Cette disposition est en effet souvent interprétée comme donnant la possibilité à l’un des parents d’agir seul, sans concertation avec l’autre parent, pour les actes usuels, alors même que la présomption d’accord, qui est prévue pour faciliter les relations à l’égard des tiers, ne dispense nullement les parents d’une concertation et d’un accord, même pour les actes usuels.

Il arrive ainsi souvent que le parent qui vit avec l’enfant prenne des décisions seul et en avise a posteriori l’autre parent qui est ainsi mis devant le fait accompli. S’il souhaite contester cette décision, ce dernier doit alors saisir le juge. Une telle situation est source de tensions et d’une multiplication des procédures entre les parents, et à terme, est contraire à l’intérêt de l’enfant. »

Le groupe de travail appelle à modifier le code civil pour mieux définir la coparentalité et mieux distinguer les notions d’actes usuels et importants. Il faudrait également mieux informer les parents, à travers le livret de famille, de leur devoir de coparentalité.

En 2017, le même souci d’information des parents se retrouve dans l’avis du CESE.

Placer le bienêtre et le développement de l’enfant au cœur du principe de coparentalité

En 2008, le rapport de la Défenseure des enfants préconise de « de créer dans le code civil un véritable droit de l’enfant à entretenir des relations régulières avec chacun de ses parents lorsqu’ils sont séparés. » Cet article viendrait compléter l’article 371-4 du code civil qui stipule que « l’enfant a le droit d’entretenir des relations personnelles avec ses ascendants. ».

En 2017, encore une fois, l’avis du CESE va dans le même sens lorsqu’il énonce que « la préservation des liens avec chaque parent est essentielle dans l’intérêt de l’enfant. »

En 2018, ce principe de préservation des liens de l’enfant aux deux parents devrait se retrouver au cœur de la nouvelle loi à discuter.

Concrètement, cela revient à :

  • Limiter le recours à l’arrangement dit « classique » dans lequel l’enfant ne rencontre un de ses parents que deux jours par quinzaine.
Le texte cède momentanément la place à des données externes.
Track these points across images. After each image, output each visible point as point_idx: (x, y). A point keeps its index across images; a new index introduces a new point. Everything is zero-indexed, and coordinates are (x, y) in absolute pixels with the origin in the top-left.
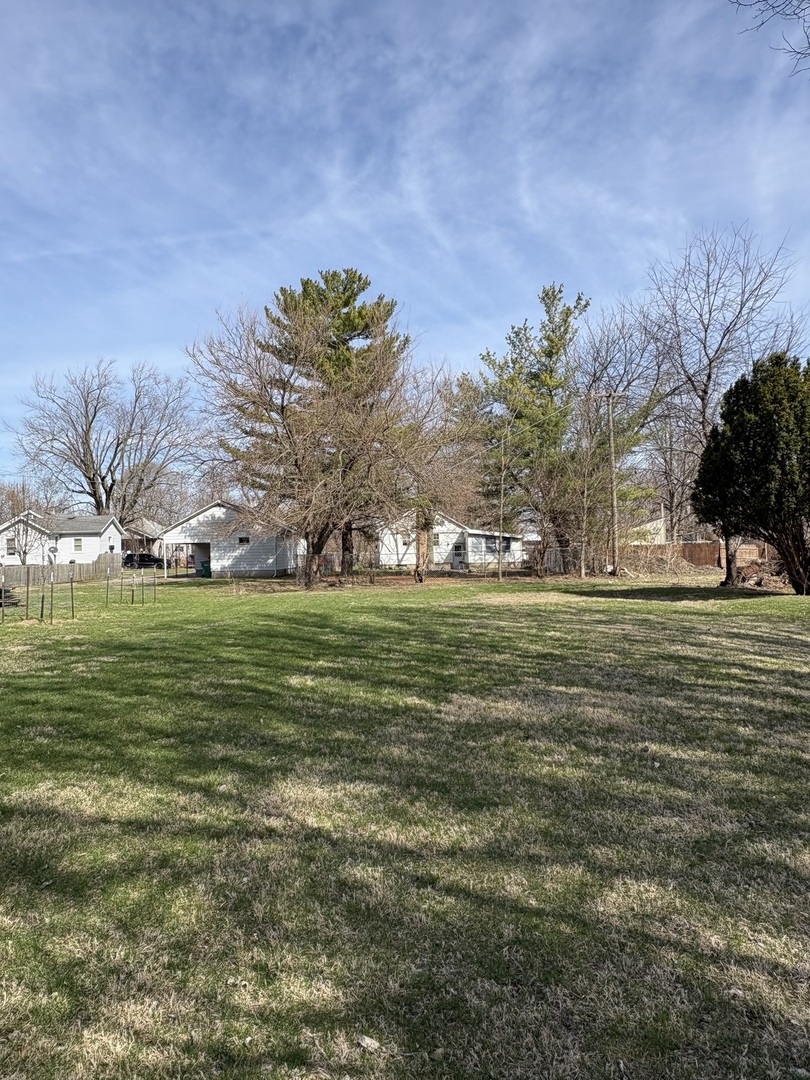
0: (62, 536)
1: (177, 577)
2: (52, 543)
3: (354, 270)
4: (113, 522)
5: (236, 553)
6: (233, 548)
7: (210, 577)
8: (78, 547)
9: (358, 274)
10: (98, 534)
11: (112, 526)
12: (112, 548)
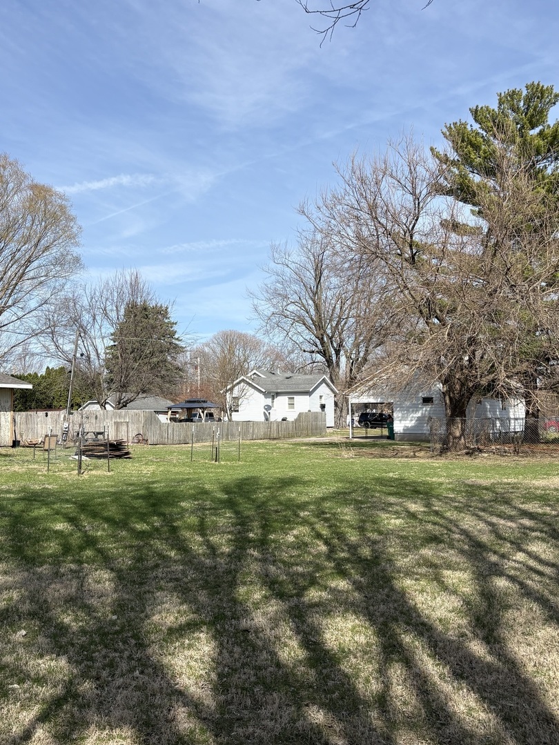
0: (278, 394)
1: (366, 438)
2: (269, 401)
3: (536, 83)
4: (324, 381)
5: (419, 414)
6: (415, 408)
7: (394, 439)
8: (291, 405)
9: (541, 85)
10: (309, 393)
11: (324, 384)
12: (323, 407)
Cette modalité « un week-end sur deux » est contraire à tous les constats et les souhaits des rapports et avis que nous venons de citer. Cela donnerait plus de place à la modalité « classique élargie » qui marque le début de la résidence alternée dans les recherches internationales.
  • Demander aux parents de s’entendre sur des plans de coparentalité. Ces plans, préconisés dans l’avis du CESE, permettent de détailler comment les parents prennent des décisions et communiquent. C’est l’occasion de définir comment et quand le plan sera modifié, en fonction de la vie de l’enfant. C’est aussi l’occasion de préciser la place des tiers, ascendants ou beaux-parents.

Quand les parents ont du mal à s’entendre pour exercer la coparentalité, la médiation familiale devrait les aider à construire ce plan de coparentalité en visant le bienêtre et le développement de l’enfant.